As researchers try to learn more about COVID-19 and thrombosis, several studies are underway to evaluate different thrombosis prophylaxis regimens to learn what is most effective and safe in different groups of patients. Refer to clinicaltrials.gov and search under ‘COVID-19’ and ‘anticoagulation’ to see the list of ongoing clinical trials.

How is COVID-19 coagulopathy treated after hospital discharge?

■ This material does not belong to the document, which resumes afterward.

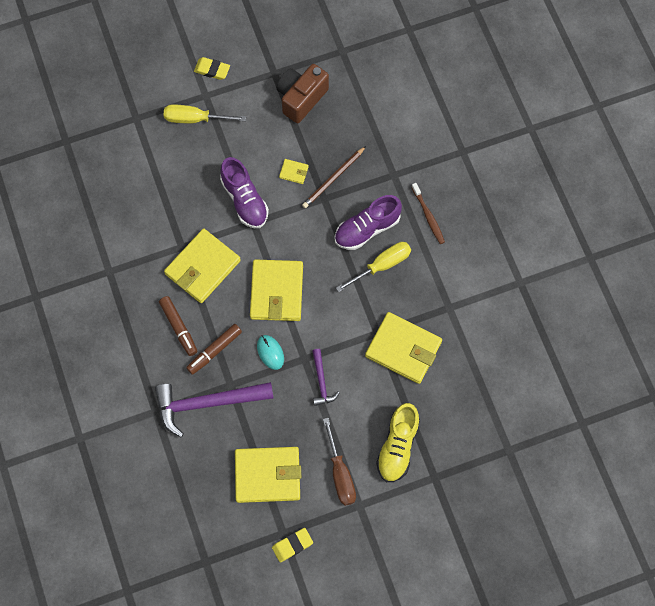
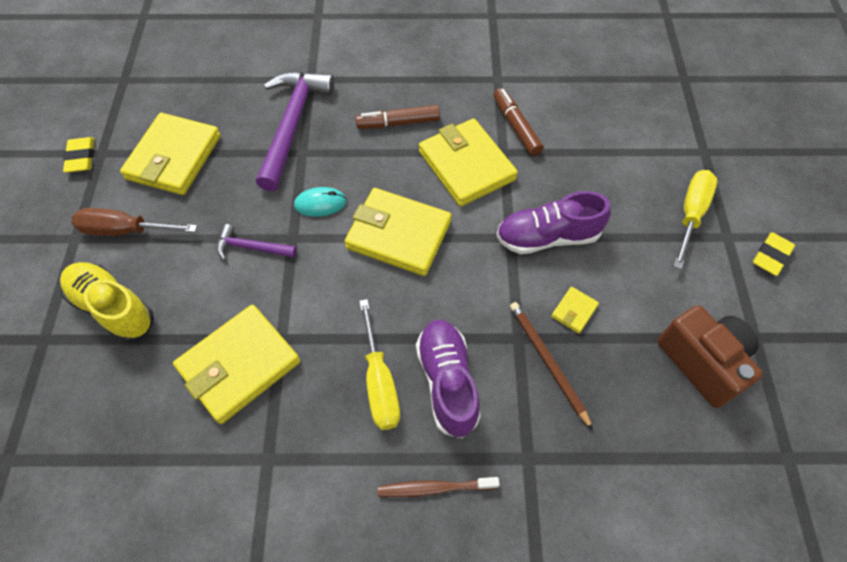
camera: 110 degrees right, 10 degrees down
brown marker [186,324,242,375] -> brown marker moved to [493,88,544,156]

The clotting disorder associated with COVID-19 illness does not end when the patient goes home. Any patient with documented thrombosis needs treatment-dose anticoagulation, which is different from prophylactic doses. Most patients require at least 3 months of anticoagulation, often with an oral medication known as a direct oral anticoagulant (DOAC). ¹⁰ Because patients recovering from COVID-19 are also recovering from related coagulopathy, they may be discharged on anticoagulation for thrombosis prophylaxis even though they have not had a blood clot. Patients may go home with a low-molecular-weight heparin injection or an oral anticoagulant for as long as 30–40 days after discharge. D-dimer levels can be followed as an outpatient to look for resolution of coagulopathy and to monitor for new blood clots.

Summary

COVID-19 can vary from causing no symptoms in some people to a life-threatening illness requiring intensive care and mechanical ventilation in others. COVID-19 affects the body in many different ways, including causing blood clots such as DVTs and PEs. Thrombosis in COVID-19 may be due to direct damage to blood vessels, ‘out-of-control’ inflammation, or other mechanisms that are not completely understood. Many patients with moderate-to-severe COVID-19 have ‘coagulopathy’ (a predisposition to form blood clots) that can be measured by laboratory testing. Patients hospitalized with COVID-19 are given thrombosis prophylaxis (blood thinners) to prevent blood clotting. Instead of a one-size-fits-all approach, in patients with COVID-19, thrombosis prophylaxis regimens have been altered to provide higher doses of preventive-dose blood thinners. These doses can be adjusted based on the degree of coagulopathy, as determined by laboratory testing. Full-intensity, treatment-dose anticoagulation is prescribed if there is a documented thrombosis or in certain patients with COVID-19 at very high risk for thrombosis. There is still much that doctors do not understand about COVID-19, and ongoing studies will provide understanding of the best ways to prevent and treat thrombosis in COVID-19.